[Text pulled from each page]

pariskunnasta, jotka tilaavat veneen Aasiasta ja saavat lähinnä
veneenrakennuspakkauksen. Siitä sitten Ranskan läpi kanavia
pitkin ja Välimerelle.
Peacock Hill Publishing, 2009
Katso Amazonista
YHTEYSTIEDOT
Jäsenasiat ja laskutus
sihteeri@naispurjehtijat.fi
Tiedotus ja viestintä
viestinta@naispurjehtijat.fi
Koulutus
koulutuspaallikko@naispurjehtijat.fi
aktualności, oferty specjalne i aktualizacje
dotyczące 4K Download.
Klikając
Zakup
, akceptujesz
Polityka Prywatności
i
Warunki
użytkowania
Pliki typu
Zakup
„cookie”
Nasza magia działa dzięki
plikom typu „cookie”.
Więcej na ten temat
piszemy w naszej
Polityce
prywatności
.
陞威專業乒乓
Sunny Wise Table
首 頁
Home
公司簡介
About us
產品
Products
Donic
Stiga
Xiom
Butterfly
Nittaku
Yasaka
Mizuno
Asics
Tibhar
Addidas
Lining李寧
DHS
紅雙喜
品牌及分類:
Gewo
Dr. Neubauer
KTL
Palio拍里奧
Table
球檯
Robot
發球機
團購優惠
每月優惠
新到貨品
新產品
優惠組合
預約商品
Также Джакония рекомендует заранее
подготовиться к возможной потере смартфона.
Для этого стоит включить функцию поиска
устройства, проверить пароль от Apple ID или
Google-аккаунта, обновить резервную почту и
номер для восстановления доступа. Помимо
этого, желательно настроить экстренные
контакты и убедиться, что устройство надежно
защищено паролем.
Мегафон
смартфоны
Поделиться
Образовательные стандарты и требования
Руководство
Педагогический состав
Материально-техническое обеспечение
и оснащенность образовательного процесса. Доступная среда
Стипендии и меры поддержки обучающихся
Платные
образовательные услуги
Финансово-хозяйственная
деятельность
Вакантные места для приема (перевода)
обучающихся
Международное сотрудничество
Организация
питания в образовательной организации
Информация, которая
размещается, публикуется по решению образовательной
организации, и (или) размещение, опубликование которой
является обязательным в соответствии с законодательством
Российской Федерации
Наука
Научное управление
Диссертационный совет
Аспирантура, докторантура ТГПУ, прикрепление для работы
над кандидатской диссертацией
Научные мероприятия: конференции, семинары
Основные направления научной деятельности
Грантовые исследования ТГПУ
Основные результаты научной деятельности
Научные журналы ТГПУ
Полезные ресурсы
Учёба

## WORK ORDER
Copy the listing above word for word, keeping every line as it appears.

## ANSWER BELOW
pariskunnasta, jotka tilaavat veneen Aasiasta ja saavat lähinnä
veneenrakennuspakkauksen. Siitä sitten Ranskan läpi kanavia
pitkin ja Välimerelle.
Peacock Hill Publishing, 2009
Katso Amazonista
YHTEYSTIEDOT
Jäsenasiat ja laskutus
sihteeri@naispurjehtijat.fi
Tiedotus ja viestintä
viestinta@naispurjehtijat.fi
Koulutus
koulutuspaallikko@naispurjehtijat.fi
aktualności, oferty specjalne i aktualizacje
dotyczące 4K Download.
Klikając
Zakup
, akceptujesz
Polityka Prywatności
i
Warunki
użytkowania
Pliki typu
Zakup
„cookie”
Nasza magia działa dzięki
plikom typu „cookie”.
Więcej na ten temat
piszemy w naszej
Polityce
prywatności
.
陞威專業乒乓
Sunny Wise Table
首 頁
Home
公司簡介
About us
產品
Products
Donic
Stiga
Xiom
Butterfly
Nittaku
Yasaka
Mizuno
Asics
Tibhar
Addidas
Lining李寧
DHS
紅雙喜
品牌及分類:
Gewo
Dr. Neubauer
KTL
Palio拍里奧
Table
球檯
Robot
發球機
團購優惠
每月優惠
新到貨品
新產品
優惠組合
預約商品
Также Джакония рекомендует заранее
подготовиться к возможной потере смартфона.
Для этого стоит включить функцию поиска
устройства, проверить пароль от Apple ID или
Google-аккаунта, обновить резервную почту и
номер для восстановления доступа. Помимо
этого, желательно настроить экстренные
контакты и убедиться, что устройство надежно
защищено паролем.
Мегафон
смартфоны
Поделиться
Образовательные стандарты и требования
Руководство
Педагогический состав
Материально-техническое обеспечение
и оснащенность образовательного процесса. Доступная среда
Стипендии и меры поддержки обучающихся
Платные
образовательные услуги
Финансово-хозяйственная
деятельность
Вакантные места для приема (перевода)
обучающихся
Международное сотрудничество
Организация
питания в образовательной организации
Информация, которая
размещается, публикуется по решению образовательной
организации, и (или) размещение, опубликование которой
является обязательным в соответствии с законодательством
Российской Федерации
Наука
Научное управление
Диссертационный совет
Аспирантура, докторантура ТГПУ, прикрепление для работы
над кандидатской диссертацией
Научные мероприятия: конференции, семинары
Основные направления научной деятельности
Грантовые исследования ТГПУ
Основные результаты научной деятельности
Научные журналы ТГПУ
Полезные ресурсы
Учёба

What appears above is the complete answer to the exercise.